Kingdom, Meikles head for divorce in Zimbabwe's biggest de-merger


    Econet Wireless, which has been playing arbitrator in the battle between feuding directors Messrs Nigel Chanakira and John Moxon has requisitioned the KMAL directors to convene an extraordinary general meeting that has been set for June 22 to consider its proposal for the de-merger of KMAL.

    According to the Econet proposal, the decision to de-merge should be a mere formality as shareholders holding more than 51 percent of KMAL shares have already indicated their support for the transaction.

    This essentially means the majority of investors, including the feuding parties, have already assented to the divorce.

    If the de-merger goes through it would be the biggest de-merger witnessed in the country since OK Zimbabwe de-merged from Delta in September 2001.

    Econet believes the de-merger of the Kingdom Meikles Africa Group and the re-listing of Kingdom Financial Holdings Limited is the only way of resolving shareholder dispute.

    The mobile service provider also hopes that the de-merger would enhance market perception of both Meikles Limited and KFHL.

    Econet is proposing a simple divorce where current shareholders of KMAL would retain the same shareholding in the de-merged entities.

    For instance, Econet, which has 10,56 percent shareholding in KMAL, would have the same shareholding in both the de-merged KFHL group and the Meikles Group.

    Econet is also proposing that Kingdom and Meikles directors currently sitting on the KMAL board resign.

    There would also be some changes in management structure in order to align them to the new challenges resulting from the de-merger.

    "However, these anticipated changes will evolve and be implemented as an ongoing process of restructuring in line with the new group’s focus," read part of the proposal.

    The divorce would also see the two entities retaining their assets and employees contracted to them prior to the merger with the exception that the Reserve Bank debt incurred by KMAL that was transferred to Kingdom Bank would be redirected to KMAL.

    The KMAL shareholders are expected to vote on three ordinary and one special resolution.

    The resolutions include the disposal of 234 046 621 KFHL issued shares to KFHL for cancellation.

    "That the Directors of the Company be and are hereby authorised to transfer to KFHL at nominal value for cancellation 234 046 621 Kingdom Financial Holdings Limited ordinary shares," reads the proposal.
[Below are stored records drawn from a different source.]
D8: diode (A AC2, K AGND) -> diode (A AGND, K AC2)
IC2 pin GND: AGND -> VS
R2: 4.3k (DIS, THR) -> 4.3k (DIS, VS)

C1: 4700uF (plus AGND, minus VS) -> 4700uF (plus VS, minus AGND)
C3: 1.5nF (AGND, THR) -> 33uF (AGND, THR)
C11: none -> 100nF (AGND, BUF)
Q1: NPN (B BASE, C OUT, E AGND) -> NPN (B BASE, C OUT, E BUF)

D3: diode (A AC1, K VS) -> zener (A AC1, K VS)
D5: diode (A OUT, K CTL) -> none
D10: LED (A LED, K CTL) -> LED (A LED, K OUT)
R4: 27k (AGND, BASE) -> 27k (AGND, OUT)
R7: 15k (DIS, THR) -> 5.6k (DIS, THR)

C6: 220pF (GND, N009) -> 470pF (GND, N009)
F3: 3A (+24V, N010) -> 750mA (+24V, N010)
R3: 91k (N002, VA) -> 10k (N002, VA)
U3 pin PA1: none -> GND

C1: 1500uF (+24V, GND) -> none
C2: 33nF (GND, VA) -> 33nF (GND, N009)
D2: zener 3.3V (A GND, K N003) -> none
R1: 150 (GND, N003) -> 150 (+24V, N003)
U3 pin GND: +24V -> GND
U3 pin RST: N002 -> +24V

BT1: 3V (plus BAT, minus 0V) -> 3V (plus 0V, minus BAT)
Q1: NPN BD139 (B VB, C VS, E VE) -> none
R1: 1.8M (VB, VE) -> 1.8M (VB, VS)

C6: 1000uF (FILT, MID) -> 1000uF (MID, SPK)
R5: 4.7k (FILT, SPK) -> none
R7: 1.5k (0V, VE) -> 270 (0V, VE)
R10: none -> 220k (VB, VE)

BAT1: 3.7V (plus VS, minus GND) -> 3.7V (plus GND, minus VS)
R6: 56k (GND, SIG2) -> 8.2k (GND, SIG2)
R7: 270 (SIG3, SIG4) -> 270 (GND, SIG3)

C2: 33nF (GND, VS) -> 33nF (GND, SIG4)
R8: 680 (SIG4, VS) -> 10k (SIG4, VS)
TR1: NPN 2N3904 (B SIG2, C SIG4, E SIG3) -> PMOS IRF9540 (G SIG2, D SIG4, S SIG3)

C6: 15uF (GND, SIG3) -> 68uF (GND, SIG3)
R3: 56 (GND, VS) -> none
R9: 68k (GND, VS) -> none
    In addition shareholders would be required to approve the distribution of KFHL 245 374 791 issued shares to all KFHL shareholders by way of a dividend in specie.

    The 245 374 791 issued shares constitute the remainder after the proposed transfer of 234 046 621 KFHL shares to KFHL for cancellation using a distribution of one KFHL share for every one KMAL shares held.

    In addition, they would be required to approve the listing of Kingdom on the Zimbabwe Stock Exchange by way of an introduction and a special resolution of the change of name from KMAL to Meikles Limited.

    Market watchers believe this creates a scenario where there are two entities that are not linked at management level, despite having the same shareholding structure.

    "The real fun and games would start after the re-listing of Kingdom on the local bourse," said one of the market watchers.

    "It would be interesting to see what Moxon and Chanakira would do with their shareholding in either Meikles or Kingdom.

    "I do not believe that either would just dump their stock on the open market. So, there would be some negotiating to be done and most possibly some share swop."

    The marriage between Kingdom and Meikles hit a bad patch last year after Mr Chanakira blew the whistle on Mr Moxon, accusing him of externalising foreign currency.

    The allegations were later detailed in the BCA report dated October 20 2008.

    Mr Moxon then retaliated by calling an EGM to oust Mr Chanakira and two other directors last October, but the EGM failed after it was ruled as illegal by the High Court.